Well I would certainly try it and see if I am right and the webpages then open OK


----------



## BanjoWyatt

I will give it a try Macboatmaster. Thank you very much for your assistance.

Banjo


----------



## BanjoWyatt

Macboat,

I permanently deleted Webroot and turned Windows defender on, my pages loaded fine for about 10 minutes and now they're doing the same old thing. Sometimes it seems to even load an older version of the page e.g my online college sign-on page for example, but usually it's just a mess. My Yahoo page and my mail pages won't even load right, I'm about over it. Any other idea's I can try, that you may know of? Thank you very much for the assistance you have provided thus far though. I really do appreciate the help. Thank you.

Wayne


----------



## TerryNet

*TCP/IP stack repair options for use with Vista and 7 and 8. *

Start - All Programs - Accessories and right click on Command Prompt, select "Run as Administrator" to open a command prompt. [For Windows 8: <Windows Logo> + x - Command Prompt(Admin)]

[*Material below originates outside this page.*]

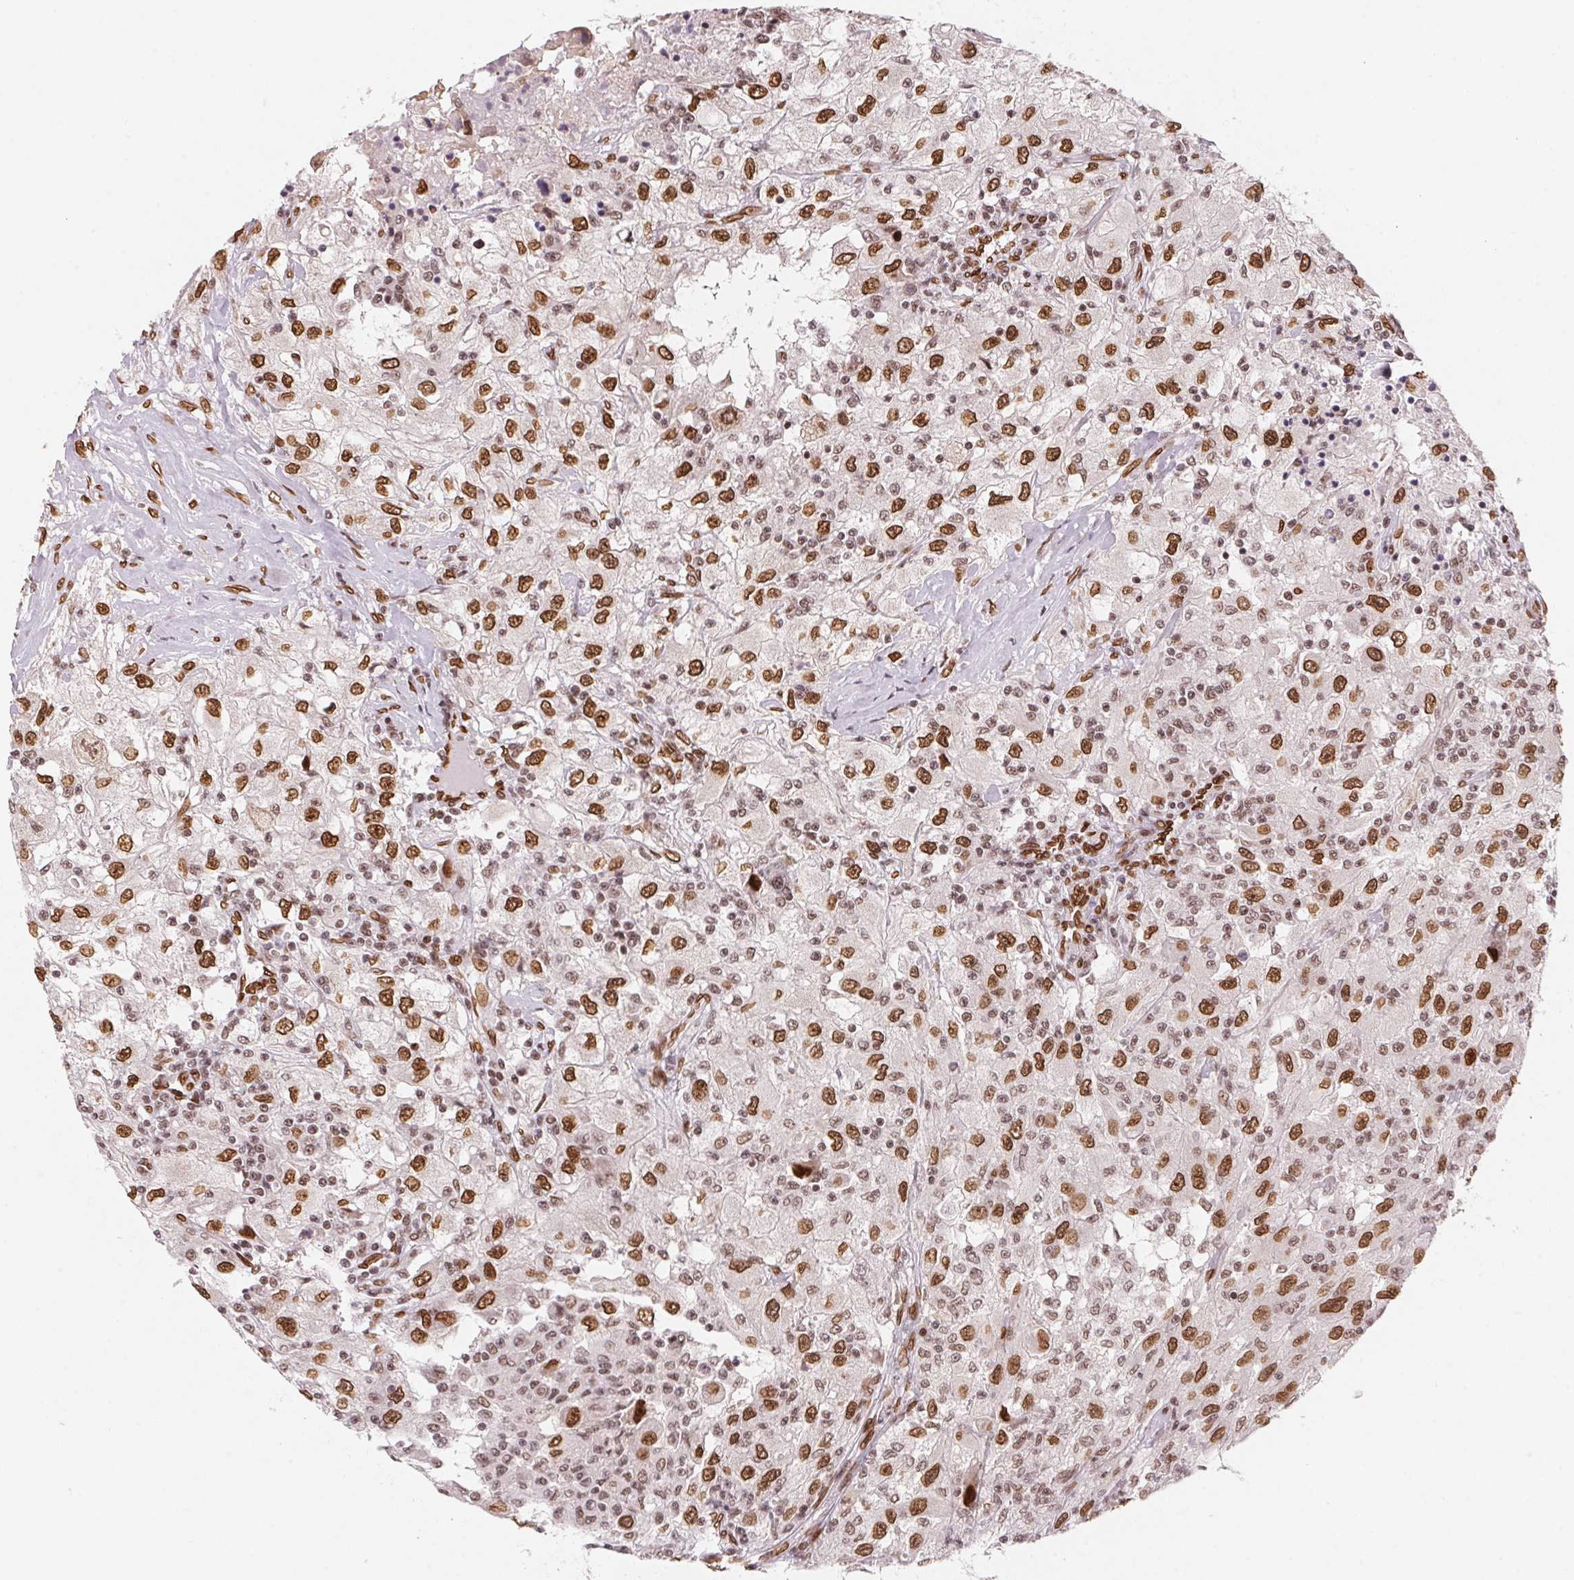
{"staining": {"intensity": "strong", "quantity": ">75%", "location": "cytoplasmic/membranous,nuclear"}, "tissue": "renal cancer", "cell_type": "Tumor cells", "image_type": "cancer", "snomed": [{"axis": "morphology", "description": "Adenocarcinoma, NOS"}, {"axis": "topography", "description": "Kidney"}], "caption": "Strong cytoplasmic/membranous and nuclear staining is present in about >75% of tumor cells in renal cancer (adenocarcinoma).", "gene": "SAP30BP", "patient": {"sex": "female", "age": 67}}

Reset WINSOCK entries to installation defaults: *netsh winsock reset catalog*

Reset IPv4 TCP/IP stack to installation defaults. *netsh int ipv4 reset reset.log*

Reset IPv6 TCP/IP stack to installation defaults. *netsh int ipv6 reset reset.log*

Reboot the machine.


----------



## BanjoWyatt

Thank you TerryNet,
I'm going to try that as soon as I back up all my files, which I am doing now. Thank you.

Wayne


----------



## BanjoWyatt

TerryNet,
I was leaving to go buy a 16GB flash drive to back up my files (because when I tried I was given a message that said I needed a 16, because my 8GB wouldn't work), when I fell in my driveway and broke my left arm badly in two places, so I never made it to get the flash drive. Can you please tell me what exactly is a "Stack Repair?" And is this going to reset my memory? Should I have to back up my hard drive before I do it? Thank you sir.

Banjo


----------



## TerryNet

Oh, Wayne, I'm sorry to hear about your fall and breaks. 

Anything can happen at any time so your data should be backed up. But not because of the stack repairs. They only impact networking stuff, and to my knowledge have never caused any problem of any kind. They do not reset memory and do nothing to the hard drive.


----------



## BanjoWyatt

Hi Terry, Thank you very much for everything, I truly hope this fixes it. I really appreciate your concerns and your help. Thanks again. 

Wayne


----------



## Macboatmaster

Sorry to hear about the accident - hope the fractures heal OK
We will wait to hear from you as to how the connection is after the recommends from my good colleague *TerryNet*


----------



## BanjoWyatt

Hey guys,

First of all thank you both for the get well wishes as it were, and my problem is now solved. I did everything that was said to me and apparently something worked! I cannot thank you all enough. Thank you very much. Now on to my next problem, my scanner will not work, but I think I have to make a new post in the correct category. Missing driver it says. Anyway, Thanks again!

Best Regards,
Wayne


----------



## TerryNet

You're welcome.


----------